Orca whale J35, also known as Tahlequah, gave birth in July of 2018 in the waters off British Columbia, but her calf died soon after, leading its mother to carry her for 17 days across 1000 miles before finally releasing the calf and rejoining her pod. This extraordinary and caring behaviour sparked not only worldwide sympathy, but also a revival of our awareness of the critical need to preserve orcas, the chinook salmon they feed on, and their habitat that together make up the core of Pacific Northwest identity.
In Orca: Shared Waters, Shared Home journalist Lynda V. Mapes explores the natural history of the orca and the unique challenges for the survival of the Southern Resident group that frequents Puget Sound. These whales are among the most urban in the world, a focus of researchers, tourists, and politicians alike. Once referred to as blackfish and still known as killer whales, orcas were for generations regarded as vermin to be avoided or exterminated, then later were captured live for aquariums all over the world. With greater exposure, scientists realized how intelligent the mammal is and are learning about their matriarchal family groups, vocalizations, behaviour, and different subspecies. Today only 74 Southern Resident whales are left, and they are threatened by habitat degradation, lack of chinook salmon (their primary food source), relentless growth, and climate change. Can we reverse the trend?
This special project, co-published with the Pulitzer Prize-winning Seattle Times newspaper, features stunning imagery by Times photographer Steve Ringman, as well as from partner organizations including The Whale Museum, NOAA, and Center for Whale Research.

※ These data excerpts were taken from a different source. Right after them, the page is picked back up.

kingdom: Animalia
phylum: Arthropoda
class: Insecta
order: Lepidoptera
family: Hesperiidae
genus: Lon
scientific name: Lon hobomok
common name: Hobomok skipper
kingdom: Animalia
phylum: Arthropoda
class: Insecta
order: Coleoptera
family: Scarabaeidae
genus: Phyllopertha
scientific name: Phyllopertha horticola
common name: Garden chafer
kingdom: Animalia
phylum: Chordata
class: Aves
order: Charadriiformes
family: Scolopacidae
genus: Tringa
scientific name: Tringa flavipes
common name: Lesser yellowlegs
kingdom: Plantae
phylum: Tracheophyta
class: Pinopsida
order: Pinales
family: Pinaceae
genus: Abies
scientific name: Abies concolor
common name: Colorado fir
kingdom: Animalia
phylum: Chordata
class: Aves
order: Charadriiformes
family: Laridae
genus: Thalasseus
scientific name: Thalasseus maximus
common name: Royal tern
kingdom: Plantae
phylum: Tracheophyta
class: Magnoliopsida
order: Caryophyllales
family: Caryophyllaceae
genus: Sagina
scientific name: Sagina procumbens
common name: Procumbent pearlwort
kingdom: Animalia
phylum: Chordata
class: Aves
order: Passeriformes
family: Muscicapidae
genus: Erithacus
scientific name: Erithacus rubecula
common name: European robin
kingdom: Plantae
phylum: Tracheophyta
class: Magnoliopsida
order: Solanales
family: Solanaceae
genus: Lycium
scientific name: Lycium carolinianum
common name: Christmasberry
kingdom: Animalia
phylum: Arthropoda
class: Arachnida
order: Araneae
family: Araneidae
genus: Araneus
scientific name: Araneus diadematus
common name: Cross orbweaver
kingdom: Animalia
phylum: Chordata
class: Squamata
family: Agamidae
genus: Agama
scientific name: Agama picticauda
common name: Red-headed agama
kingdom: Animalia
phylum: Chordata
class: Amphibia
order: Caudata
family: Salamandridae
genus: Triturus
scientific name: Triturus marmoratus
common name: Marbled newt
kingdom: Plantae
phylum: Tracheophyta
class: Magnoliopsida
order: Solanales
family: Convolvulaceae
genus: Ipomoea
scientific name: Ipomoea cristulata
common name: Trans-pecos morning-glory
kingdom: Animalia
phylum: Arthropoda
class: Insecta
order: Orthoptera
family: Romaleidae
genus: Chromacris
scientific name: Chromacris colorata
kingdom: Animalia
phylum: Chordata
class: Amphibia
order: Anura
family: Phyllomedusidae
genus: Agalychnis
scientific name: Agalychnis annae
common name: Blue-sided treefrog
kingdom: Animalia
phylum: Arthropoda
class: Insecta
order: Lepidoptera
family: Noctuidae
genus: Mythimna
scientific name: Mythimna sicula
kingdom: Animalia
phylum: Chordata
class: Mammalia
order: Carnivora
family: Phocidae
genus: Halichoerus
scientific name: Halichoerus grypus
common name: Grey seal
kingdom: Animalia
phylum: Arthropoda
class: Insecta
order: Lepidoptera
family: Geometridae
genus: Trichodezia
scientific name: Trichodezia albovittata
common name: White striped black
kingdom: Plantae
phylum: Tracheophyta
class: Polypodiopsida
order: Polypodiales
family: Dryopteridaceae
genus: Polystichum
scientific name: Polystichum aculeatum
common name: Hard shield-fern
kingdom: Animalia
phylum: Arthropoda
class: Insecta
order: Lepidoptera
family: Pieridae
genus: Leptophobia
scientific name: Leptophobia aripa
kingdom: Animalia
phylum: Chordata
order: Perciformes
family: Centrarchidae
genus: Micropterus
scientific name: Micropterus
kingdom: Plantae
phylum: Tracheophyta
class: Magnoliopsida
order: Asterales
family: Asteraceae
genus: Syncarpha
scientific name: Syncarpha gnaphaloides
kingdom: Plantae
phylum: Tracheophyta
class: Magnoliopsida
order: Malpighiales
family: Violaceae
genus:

Lynda V. Mapes is a journalist, author, and close observer of the natural world. The Seattle Times has made a point of focusing on environmental issues for its readership; Lynda has been a key part in this effort, covering natural history, environmental topics and issues related to Pacific Northwest indigenous cultures. Her writing connects ordinary people and nature. In 1997, while working at the Spokesman Review in Spokane, Washington, she was awarded the Gerald Loeb award for a series on salmon recovery efforts in the Columbia Basin. It was the first time anyone looked at what the region had spent on recovery in the basin and what had resulted from those efforts. In addition to her newspaper career, she is the author of two books, Washington: The Spirit of the Land and Breaking Ground. Her first extended encounter with the Elwha ecosystem, dams, Port Angeles community and Lower Elwha Klallam tribe, this latter book laid an important groundwork of sources for reporting the forthcoming newspaper series and this proposed book on the Elwha. She lives in Seattle with her husband Douglas MacDonald.